[Putain des palaces]

 Jeune fille endormie | Baron von Stillfried [1875]

Jeune fille endormie | Baron von Stillfried [1875]

Cette femme au corps usé boit et fume à l’excès. Les volutes de cigarettes, qui tourbillonnent et l’enlacent, créent une trouble atmosphère en clair-obscur. Mystérieux artifice d’une séduction factice. Face à elle, un jeune homme s’abandonne dans un fauteuil de cuir. Faussement indifférent, il la détaille avec dédain. Ses traits se crispent. Ambivalence d’un désir irrésistible et exécrable.
Ce couple impossible se déchire en silence. Et se fond dans ce bar d’hôtel au milieu d’autres adultères, qui s’effleurent impudiques, et de solitaires, qui se saoulent méthodiques. La banalité de cette scène est d’un triste ennui, comme cette passion en cendres.

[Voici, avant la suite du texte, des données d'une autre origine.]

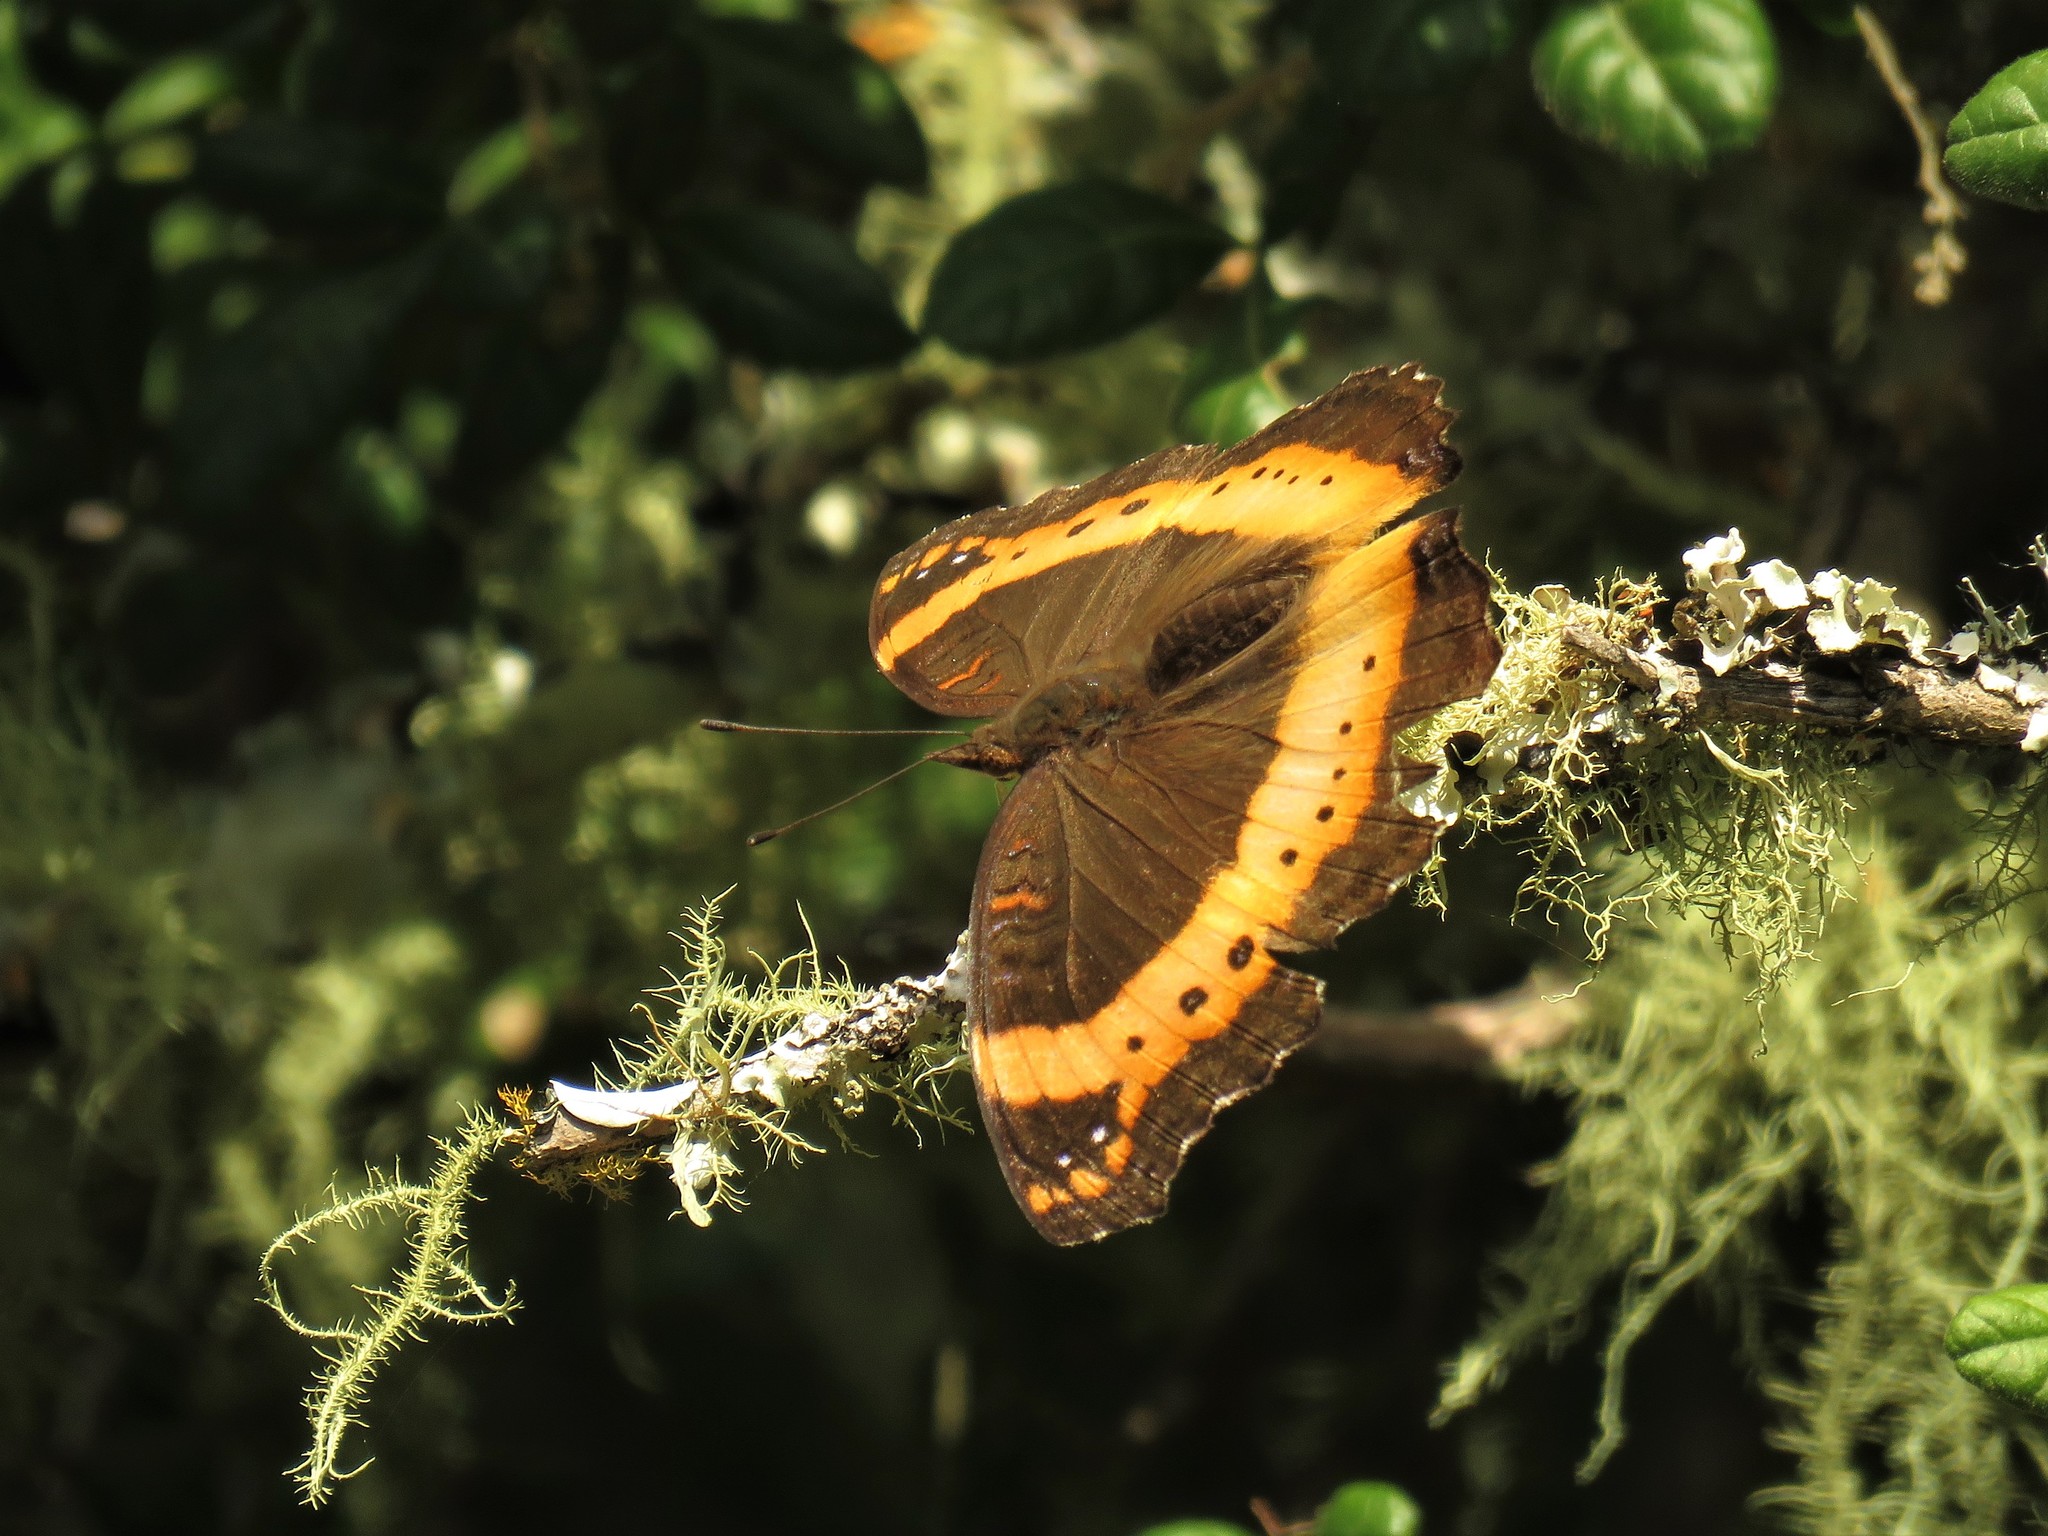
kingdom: Animalia
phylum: Arthropoda
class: Insecta
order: Lepidoptera
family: Nymphalidae
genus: Junonia
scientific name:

Cette femme esseulée sur le déclin joue un rôle pathétique. Délaissée à l’évidence d’un mari lassé d’un corps prévisible et marqué, elle croit recouvrer, avec cette liaison, son pouvoir de séduction. Elle se trompe.
Elle n’est, pour ce jeune homme, qu’un fétiche. En elle, il se blesse et s’abîme sciemment. Au contact de cet épiderme corrompu, il se confronte à cette part obscure, qui le pétrifie et le ronge. Il s’abomine de ce désir. Il veut s’en affranchir; sa volonté est débile.
Et dans un vain exorcisme, il la presse contre soi et s’imprègne de cette odeur indicible. Elle exhale les poisons des roses fanées. Les relents de cette maîtresse, à la féminité sciemment masculinisée, le réduisent encore à ses instincts.

Spirale insensée de baises erratiques. Soudain, il l’entraîne dans une chambre gris-bleu à l’élégance raffinée. En contraste. Le lit, cerné savamment de miroirs, abritera ces corps éperdus et endoloris d’un désir inextinguible.
Cette nuit sera la dernière. Il le veut.
Mais à cet instant, il est sans volonté.
Et la mécanique des corps opère. La femme s’échauffe aux caresses obscènes. Et l’odeur de ses chairs en décomposition imprègne la chambre. L’amant s’asphyxie à ce chaos olfactif, qui confond bestialité et sensualité, intensité et perversion. Les corps ne cessent de se prendre et de s’entremêler, de s’entrechoquer et de se déchirer, de se tétaniser et de se décharger. Paroxysme d’une passion à l’agonie.

Éreintée, elle se love contre ce corps insatiable. Apaisé un temps, l’âcreté des sécrétions mêlée à cette peau obsessionnelle l’éloigne. Il s’arrache, enfin; elle l’éprouve, brutalement. Elle subira, cette nuit, l’ultime affront des sentiments. Et au matin, elle fuira douloureuse ce jeune amant indélébile. Et ne lui laissera, vaine nostalgie, que le sillage amer d’une passion ignée.